Home Ministry defends right to moblise army to control riots

Home Ministry defends right to moblise army to control riots

The Home Ministry has defended the use of military to contain protests against proposed state delineation in the Tarai districts, arguing that the Local Administration Act of 1971 has the provision whereby a chief district officer (CDO) could take the help of Nepal Army (NA) in such cases.

Issuing a statement on Friday, the ministry justified the government’s decision to position NA soldiers in some of the riot-affected districts, claiming that the protesters were taking to violent activities like vandalism and arson, even murder of security personnel. As police could not contain the situation, the statement said, the concerned authorities took the help of NA .

The Article 6(B) of Local Administration Act states: “If it is deemed that a procession, mob or organised group with or without arm is likely to carry out violent or destructive acts such as looting, arson in houses or shops, destroying the public property, and it is reveled that such a situation is not controlled by the general police action, the Chief District Officer may declare such area as riot-affected and take assistance of Nepal Army as required to maintain peace and order.”

The government has come under criticism for “mobilising” army in areas, including Kailali district, to control growing violence instead of finding a political solution.

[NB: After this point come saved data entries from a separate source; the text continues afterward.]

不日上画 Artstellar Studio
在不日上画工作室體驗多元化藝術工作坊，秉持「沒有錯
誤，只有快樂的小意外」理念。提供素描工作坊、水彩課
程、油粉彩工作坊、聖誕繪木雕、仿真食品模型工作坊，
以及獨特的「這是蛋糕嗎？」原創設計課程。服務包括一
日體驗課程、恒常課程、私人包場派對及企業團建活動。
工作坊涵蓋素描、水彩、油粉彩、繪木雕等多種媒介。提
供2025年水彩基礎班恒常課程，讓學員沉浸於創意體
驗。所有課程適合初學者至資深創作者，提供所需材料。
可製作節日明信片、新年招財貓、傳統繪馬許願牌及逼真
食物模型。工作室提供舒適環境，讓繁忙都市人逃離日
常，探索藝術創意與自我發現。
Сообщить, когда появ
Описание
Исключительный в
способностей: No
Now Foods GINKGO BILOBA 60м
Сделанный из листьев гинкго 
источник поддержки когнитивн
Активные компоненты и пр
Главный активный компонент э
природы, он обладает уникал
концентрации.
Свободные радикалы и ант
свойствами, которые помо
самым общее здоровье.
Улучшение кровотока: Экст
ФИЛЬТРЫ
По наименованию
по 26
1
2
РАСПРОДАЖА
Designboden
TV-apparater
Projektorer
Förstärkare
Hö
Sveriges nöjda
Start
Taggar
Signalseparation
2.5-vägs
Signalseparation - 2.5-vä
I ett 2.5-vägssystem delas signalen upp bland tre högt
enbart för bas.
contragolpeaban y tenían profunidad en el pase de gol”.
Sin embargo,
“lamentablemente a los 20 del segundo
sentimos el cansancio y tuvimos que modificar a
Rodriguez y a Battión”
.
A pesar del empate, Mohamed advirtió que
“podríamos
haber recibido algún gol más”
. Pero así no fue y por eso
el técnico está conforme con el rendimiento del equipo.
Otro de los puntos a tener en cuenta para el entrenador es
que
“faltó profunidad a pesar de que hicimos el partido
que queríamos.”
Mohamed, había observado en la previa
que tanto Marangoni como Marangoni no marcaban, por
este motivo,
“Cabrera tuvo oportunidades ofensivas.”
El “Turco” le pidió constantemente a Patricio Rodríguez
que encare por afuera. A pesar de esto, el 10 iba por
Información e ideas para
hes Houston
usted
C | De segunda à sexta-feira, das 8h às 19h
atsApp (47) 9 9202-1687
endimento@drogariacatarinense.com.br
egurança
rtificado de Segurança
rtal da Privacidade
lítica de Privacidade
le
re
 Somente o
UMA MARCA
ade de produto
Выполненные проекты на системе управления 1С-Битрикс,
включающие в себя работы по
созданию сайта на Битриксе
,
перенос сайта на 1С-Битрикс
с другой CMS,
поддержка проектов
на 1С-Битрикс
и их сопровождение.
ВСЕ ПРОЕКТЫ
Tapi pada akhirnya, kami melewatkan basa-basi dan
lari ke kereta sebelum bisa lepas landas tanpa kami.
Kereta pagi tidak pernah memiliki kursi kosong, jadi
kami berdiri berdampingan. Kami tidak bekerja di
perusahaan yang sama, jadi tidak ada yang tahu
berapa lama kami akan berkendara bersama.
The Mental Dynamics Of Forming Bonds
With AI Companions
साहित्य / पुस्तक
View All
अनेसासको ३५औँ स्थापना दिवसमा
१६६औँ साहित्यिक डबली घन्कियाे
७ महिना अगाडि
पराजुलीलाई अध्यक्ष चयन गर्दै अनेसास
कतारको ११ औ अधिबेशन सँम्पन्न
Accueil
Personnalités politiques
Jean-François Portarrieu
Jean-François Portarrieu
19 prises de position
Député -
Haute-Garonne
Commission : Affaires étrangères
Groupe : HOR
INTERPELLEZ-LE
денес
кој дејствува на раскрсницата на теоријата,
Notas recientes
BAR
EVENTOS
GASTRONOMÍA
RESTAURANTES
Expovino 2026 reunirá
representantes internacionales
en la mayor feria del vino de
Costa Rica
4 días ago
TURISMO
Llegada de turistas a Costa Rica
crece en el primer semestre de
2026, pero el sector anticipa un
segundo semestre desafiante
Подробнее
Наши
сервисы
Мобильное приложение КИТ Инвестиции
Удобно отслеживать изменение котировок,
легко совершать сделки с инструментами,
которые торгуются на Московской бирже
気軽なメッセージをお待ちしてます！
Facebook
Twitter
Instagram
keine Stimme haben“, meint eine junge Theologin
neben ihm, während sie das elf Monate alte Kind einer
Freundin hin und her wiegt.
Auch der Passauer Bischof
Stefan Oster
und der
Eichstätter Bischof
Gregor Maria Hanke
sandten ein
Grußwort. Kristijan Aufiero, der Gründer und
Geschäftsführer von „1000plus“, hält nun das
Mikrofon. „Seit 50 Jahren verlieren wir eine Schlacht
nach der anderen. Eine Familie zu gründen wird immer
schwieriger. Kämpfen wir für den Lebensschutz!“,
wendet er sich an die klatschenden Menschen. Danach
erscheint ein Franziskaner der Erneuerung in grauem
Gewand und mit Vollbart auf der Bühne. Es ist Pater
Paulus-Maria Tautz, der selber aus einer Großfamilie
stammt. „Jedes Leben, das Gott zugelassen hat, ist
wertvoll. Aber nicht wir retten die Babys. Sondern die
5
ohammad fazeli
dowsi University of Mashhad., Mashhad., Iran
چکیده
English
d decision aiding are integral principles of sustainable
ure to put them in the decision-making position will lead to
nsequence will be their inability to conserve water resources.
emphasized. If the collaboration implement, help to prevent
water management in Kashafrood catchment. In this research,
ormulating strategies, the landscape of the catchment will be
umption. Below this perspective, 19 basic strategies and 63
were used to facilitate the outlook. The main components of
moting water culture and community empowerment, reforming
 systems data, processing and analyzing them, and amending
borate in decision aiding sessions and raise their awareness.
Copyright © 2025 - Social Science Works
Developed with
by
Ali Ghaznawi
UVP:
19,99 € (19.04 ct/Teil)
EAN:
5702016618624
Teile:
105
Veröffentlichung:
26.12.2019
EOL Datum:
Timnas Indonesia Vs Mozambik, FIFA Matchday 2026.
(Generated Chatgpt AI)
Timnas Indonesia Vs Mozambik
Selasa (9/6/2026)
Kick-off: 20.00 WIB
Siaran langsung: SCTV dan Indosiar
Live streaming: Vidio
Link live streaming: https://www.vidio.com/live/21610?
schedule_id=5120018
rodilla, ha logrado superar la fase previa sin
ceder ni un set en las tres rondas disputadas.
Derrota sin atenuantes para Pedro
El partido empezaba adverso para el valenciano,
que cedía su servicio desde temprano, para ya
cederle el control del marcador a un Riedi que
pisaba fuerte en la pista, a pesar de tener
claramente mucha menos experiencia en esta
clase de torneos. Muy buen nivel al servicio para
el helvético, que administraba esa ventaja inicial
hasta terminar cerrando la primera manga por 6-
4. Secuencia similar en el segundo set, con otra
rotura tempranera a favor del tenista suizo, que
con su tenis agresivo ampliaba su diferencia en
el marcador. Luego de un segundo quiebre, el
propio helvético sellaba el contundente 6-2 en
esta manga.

The NA on Thursday clarified that its soldiers were on the ground as an aid to the civilian authority as requested by the local administration, and that it should not be misconstrued as army mobilisation.
A two-year-old child and eight security personnel, including a senior superintendent of police, had died when Tharuhat activists clashed with police in Tikapur of Kailali district on Monday. Scores others were injured in the incident.

Meanwhile, Nepal Police has appealed to citizens to refrain from violence and maintain peace and order. It has also warned that those enciting communal riots and disrupting peace would be punished.

Apart from using children in enforcing strikes and vandalism, demonstrators, through news and social network, have published and circulated false information regarding the riots which could disrupt social harmony, police said in a statement on Friday.

These constitute violation of International Covenant on Civil and Political Rights 1966 and International Convention on the Elimination of All Forms of Racial Discrimination 1965, and are punishable by law, the statement read.